Federal Income Tax: An advantage of the LLC is its tax flexibility. LLC members are allowed to select how the entity will be taxed. An LLC may be classified for federal income tax purposes as either a:

  • Sole proprietorship
  • Partnership, or
  • Corporation.

Single member LLCs are treated the same as sole proprietorships. Profits are reported on Schedule C as part of your individual 1040 tax return. Self-employment taxes on Wyoming LLC net income must be paid just as you would with any self-employment business.

Most Wyoming multi-member LLCs elect to be treated as partnerships by the IRS and file IRS Form 1065. On this form, Wyoming LLC profits are reported and allocated to each of the owners according to the Wyoming LLC’s operating agreement. Each owner is given a Schedule K-1, which shows each owner’s share of LLC income or loss. The owner then reports and pays taxes on this income on the owner’s annual 1040 income tax return. It is important to note that as with sole proprietorships, all Wyoming LLC profits are taxed to the owners, even if they are not actually distributed by the LLC. This situation can arise when the LLC needs to use its profits to pay ongoing expenses.
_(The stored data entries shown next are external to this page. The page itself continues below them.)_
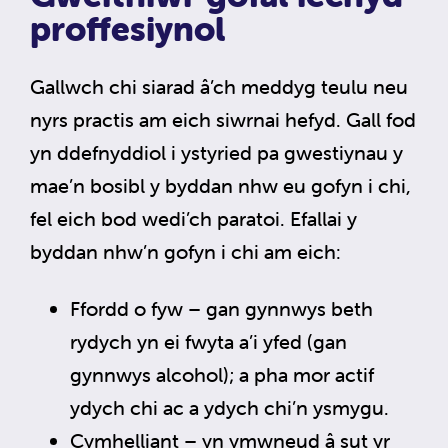
proffesiynol
Gallwch chi siarad â’ch meddyg teulu neu
nyrs practis am eich siwrnai hefyd. Gall fod
yn ddefnyddiol i ystyried pa gwestiynau y
mae’n bosibl y byddan nhw eu gofyn i chi,
fel eich bod wedi’ch paratoi. Efallai y
byddan nhw’n gofyn i chi am eich:
Ffordd o fyw – gan gynnwys beth
rydych yn ei fwyta a’i yfed (gan
gynnwys alcohol); a pha mor actif
ydych chi ac a ydych chi’n ysmygu.
Cymhelliant – yn ymwneud â sut yr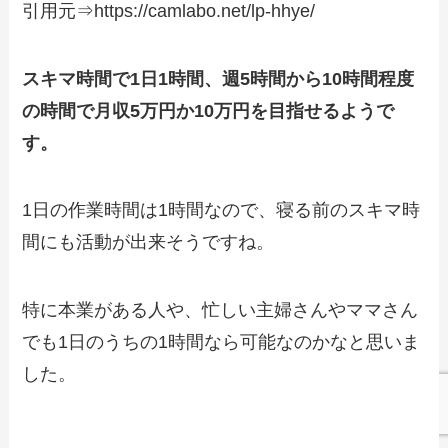
引用元⇒https://camlabo.net/lp-hhye/
スキマ時間で1日1時間、週5時間から10時間程度
の時間で月収5万円か10万円を目指せるようで
す。
1日の作業時間は1時間なので、寝る前のスキマ時
間にも活動が出来そうですね。
特に本業がある人や、忙しい主婦さんやママさん
でも1日のうちの1時間なら可能なのかなと思いま
した。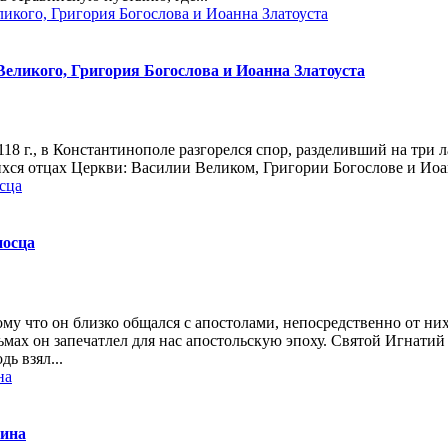
Великого, Григория Богослова и Иоанна Златоуста
18 г., в Константинополе разгорелся спор, разделивший на три 
ихся отцах Церкви: Василии Великом, Григории Богослове и Иоа
носца
о­му что он близ­ко об­щал­ся с апо­сто­ла­ми, непо­сред­ствен­но от ни
­мах он за­пе­чат­лел для нас апо­столь­скую эпо­ху. Свя­той Иг­на­тий
одь взял...
рина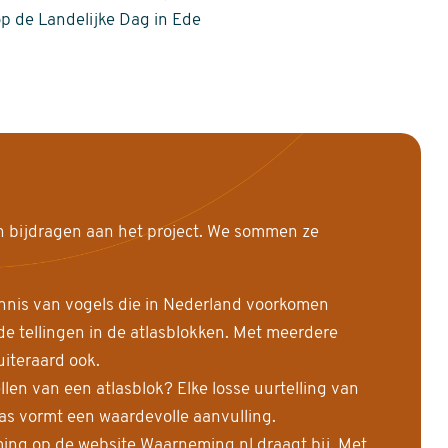
op de Landelijke Dag in Ede
n bijdragen aan het project. We sommen ze
nnis van vogels die in Nederland voorkomen
 tellingen in de atlasblokken. Met meerdere
uiteraard ook.
llen van een atlasblok? Elke losse uurtelling van
las vormt een waardevolle aanvulling.
ing op de website Waarneming.nl draagt bij. Met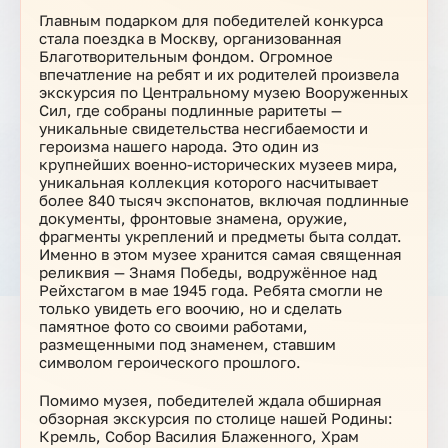
Главным подарком для победителей конкурса
стала поездка в Москву, организованная
Благотворительным фондом. Огромное
впечатление на ребят и их родителей произвела
экскурсия по Центральному музею Вооруженных
Сил, где собраны подлинные раритеты —
уникальные свидетельства несгибаемости и
героизма нашего народа. Это один из
крупнейших военно-исторических музеев мира,
уникальная коллекция которого насчитывает
более 840 тысяч экспонатов, включая подлинные
документы, фронтовые знамена, оружие,
фрагменты укреплений и предметы быта солдат.
Именно в этом музее хранится самая священная
реликвия — Знамя Победы, водружённое над
Рейхстагом в мае 1945 года. Ребята смогли не
только увидеть его воочию, но и сделать
памятное фото со своими работами,
размещенными под знаменем, ставшим
символом героического прошлого.
Помимо музея, победителей ждала обширная
обзорная экскурсия по столице нашей Родины:
Кремль, Собор Василия Блаженного, Храм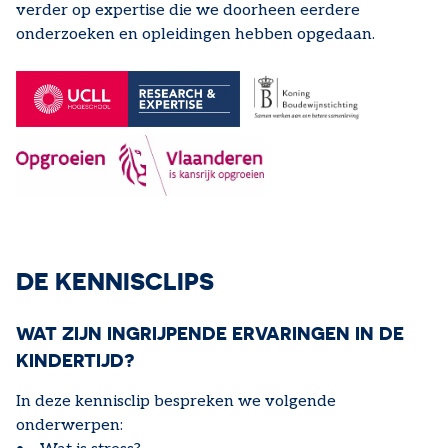
verder op expertise die we doorheen eerdere
onderzoeken en opleidingen hebben opgedaan.
DE KENNISCLIPS
WAT ZIJN INGRIJPENDE ERVARINGEN IN DE
KINDERTIJD?
In deze kennisclip bespreken we volgende
onderwerpen: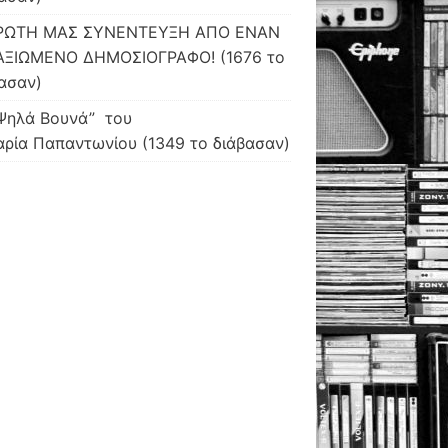
ΡΩΤΗ ΜΑΣ ΣΥΝΕΝΤΕΥΞΗ ΑΠΟ ΕΝΑΝ
ΑΞΙΩΜΕΝΟ ΔΗΜΟΣΙΟΓΡΑΦΟ! (1676 το
ασαν)
Ψηλά Βουνά” του
ρία Παπαντωνίου (1349 το διάβασαν)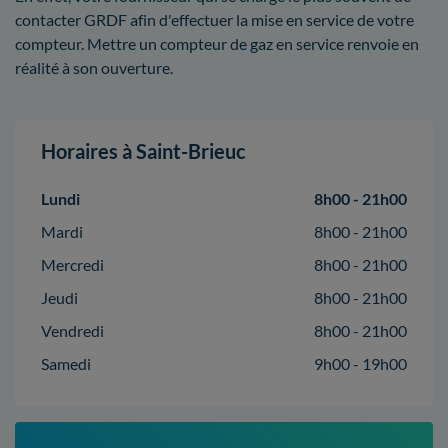
contacter GRDF afin d'effectuer la mise en service de votre
compteur. Mettre un compteur de gaz en service renvoie en
réalité à son ouverture.
Horaires à Saint-Brieuc
Lundi
8h00 - 21h00
Mardi
8h00 - 21h00
Mercredi
8h00 - 21h00
Jeudi
8h00 - 21h00
Vendredi
8h00 - 21h00
Samedi
9h00 - 19h00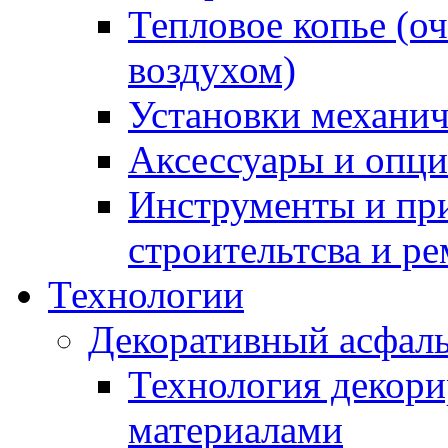
Тепловое копье (о
воздухом)
Установки механич
Аксессуары и опции
Инструменты и пр
строительтсва и р
Технологии
Декоративный асфал
Технология декор
материалами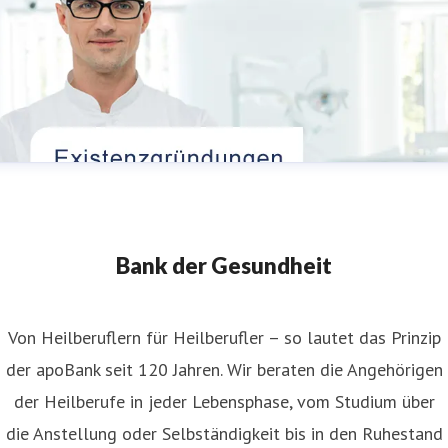
Bank der Gesundheit
Von Heilberuflern für Heilberufler – so lautet das Prinzip
der apoBank seit 120 Jahren. Wir beraten die Angehörigen
der Heilberufe in jeder Lebensphase, vom Studium über
die Anstellung oder Selbständigkeit bis in den Ruhestand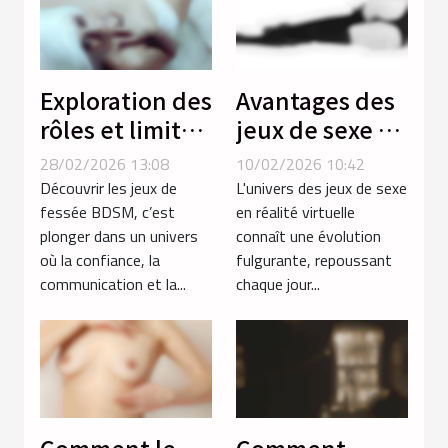
Exploration des
Avantages des
rôles et limites
jeux de sexe en
dans les jeux
réalité
28/02/2026 13:08
10/02/2026 10:42
de fessée
virtuelle sur
Découvrir les jeux de
L'univers des jeux de sexe
BDSM
les plateformes
fessée BDSM, c’est
en réalité virtuelle
plonger dans un univers
connaît une évolution
traditionnelles
où la confiance, la
fulgurante, repoussant
communication et la...
chaque jour...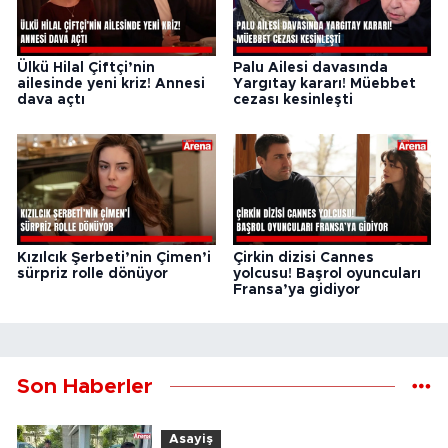
Ülkü Hilal Çiftçi’nin
Palu Ailesi davasında
ailesinde yeni kriz! Annesi
Yargıtay kararı! Müebbet
dava açtı
cezası kesinleşti
Kızılcık Şerbeti’nin Çimen’i
Çirkin dizisi Cannes
sürpriz rolle dönüyor
yolcusu! Başrol oyuncuları
Fransa’ya gidiyor
Son Haberler
Asayiş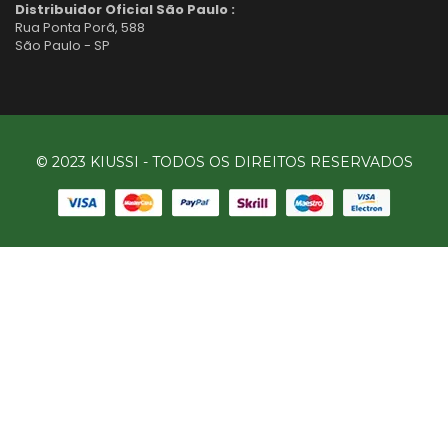
Distribuidor Oficial São Paulo :
Rua Ponta Porã, 588
São Paulo - SP
© 2023 KIUSSI - TODOS OS DIREITOS RESERVADOS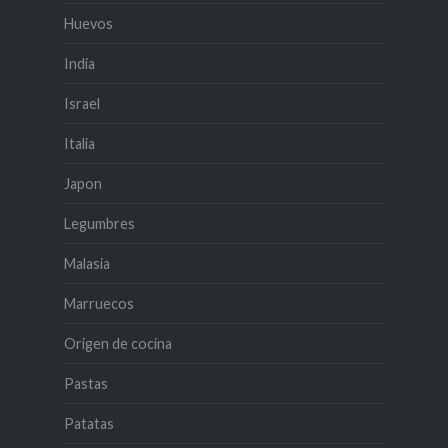
Huevos
India
Israel
Italia
Japon
Legumbres
Malasia
Marruecos
Origen de cocina
Pastas
Patatas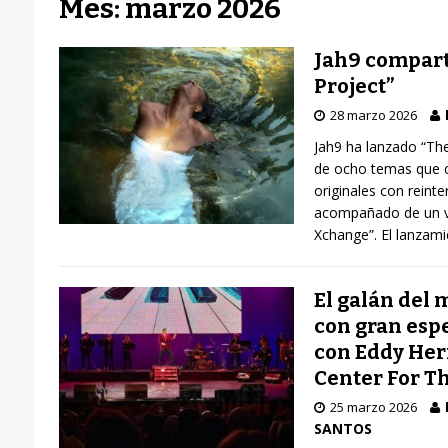
Mes: marzo 2026
Jah9 compart
Project”
28 marzo 2026
Jah9 ha lanzado “Th
de ocho temas que 
originales con reinte
acompañado de un v
Xchange”. El lanzam
El galán del
con gran esp
con Eddy Her
Center For T
25 marzo 2026
SANTOS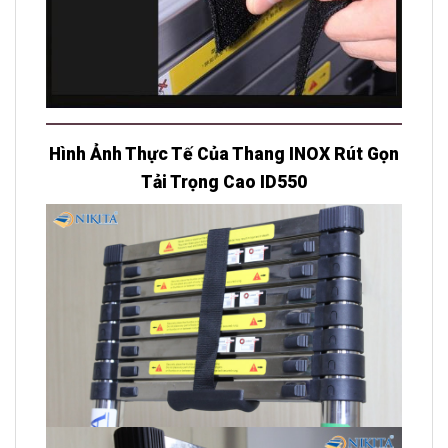
Hình Ảnh Thực Tế Của Thang INOX Rút Gọn
Tải Trọng Cao ID550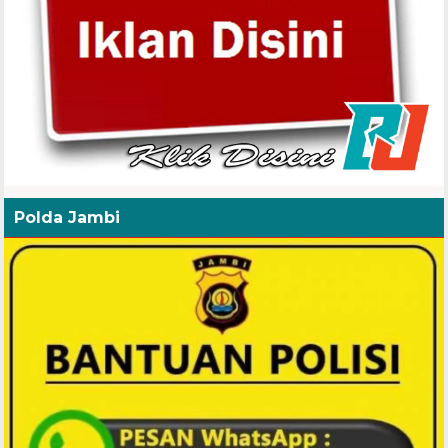
Polda Jambi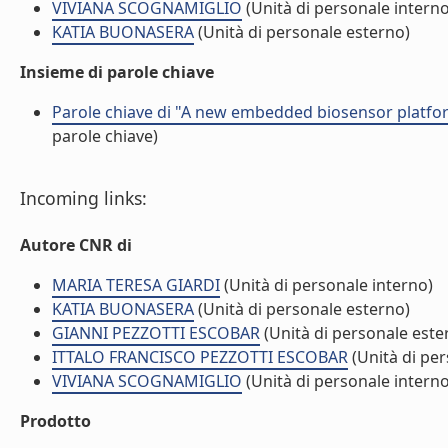
VIVIANA SCOGNAMIGLIO
(Unità di personale interno
KATIA BUONASERA
(Unità di personale esterno)
Insieme di parole chiave
Parole chiave di "A new embedded biosensor platfo
parole chiave)
Incoming links:
Autore CNR di
MARIA TERESA GIARDI
(Unità di personale interno)
KATIA BUONASERA
(Unità di personale esterno)
GIANNI PEZZOTTI ESCOBAR
(Unità di personale este
ITTALO FRANCISCO PEZZOTTI ESCOBAR
(Unità di pe
VIVIANA SCOGNAMIGLIO
(Unità di personale interno
Prodotto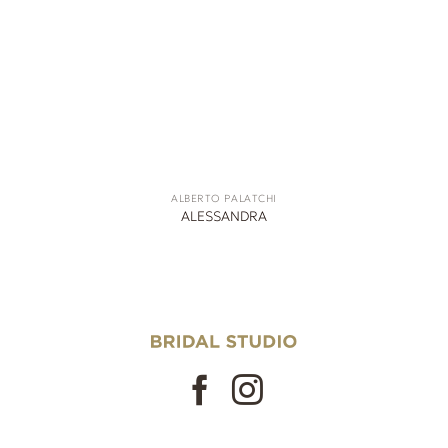
ALBERTO PALATCHI
ALESSANDRA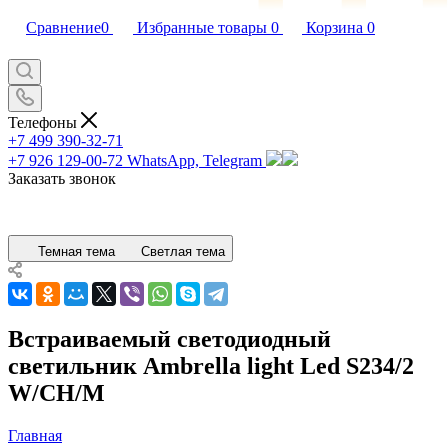
Сравнение
0
Избранные товары
0
Корзина
0
Телефоны
+7 499 390-32-71
+7 926 129-00-72
WhatsApp, Telegram
Заказать звонок
Темная тема
Светлая тема
Встраиваемый светодиодный
светильник Ambrella light Led S234/2
W/CH/M
Главная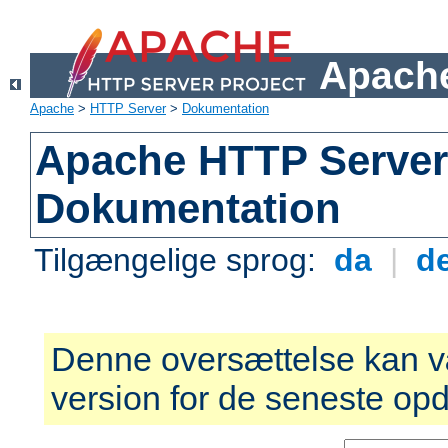
Apache
Apache
>
HTTP Server
>
Dokumentation
Apache HTTP Server 
Dokumentation
Tilgængelige sprog:
da
|
d
Denne oversættelse kan v
version for de seneste opd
If pass-through taxation is not desired, an LLC may elect to be taxed as a corporation by completing IRS Form 8832. If this election is made, the LLC is taxed as a C corporation by the federal government. Because the corporate income tax rates for the first $75,000 of corporate taxable income are lower than the individual income tax rates that apply to the taxable income of non-corporate taxpayers, it is possible a net income tax savings can result from this tax election. Additionally, an LLC can be taxed like an S corporation by filing IRS Form 2553.

Federal Tax Identification Number/Employer Identification Number (EIN): The Federal Tax Identification Number, also known as the Employer Identification Number (EIN) is a number that is assigned to a business by the Internal Revenue Service. An EIN is like a Social Security Number for a business. It is a requisite for certain business functions such as opening bank accounts or hiring employees. An EIN is typically required if the Wyoming LLC has more than one owner or any employees.

Wyoming LLC Dissolution/Cancellation

Wyoming LLC Dissolution/Cancellation: In order to dissolve or cancel a Wyoming LLC, the members or managers must file Articles of Dissolution with the Wyoming Secretary of State.

Acts Triggering Wyoming LLC Dissolution: A Wyoming LLC can be dissolved upon the happening of one of the following:

  • At a time specified in the Articles of Organization or operating agreement;
  • Upon occurrence of events specified in the Articles of Organization or operating agreement;
  • Consent by the specific number or percentage of members indicated in the operating agreement;
  • At any time there are no members; or
  • Judicial decree to dissolve by a Court.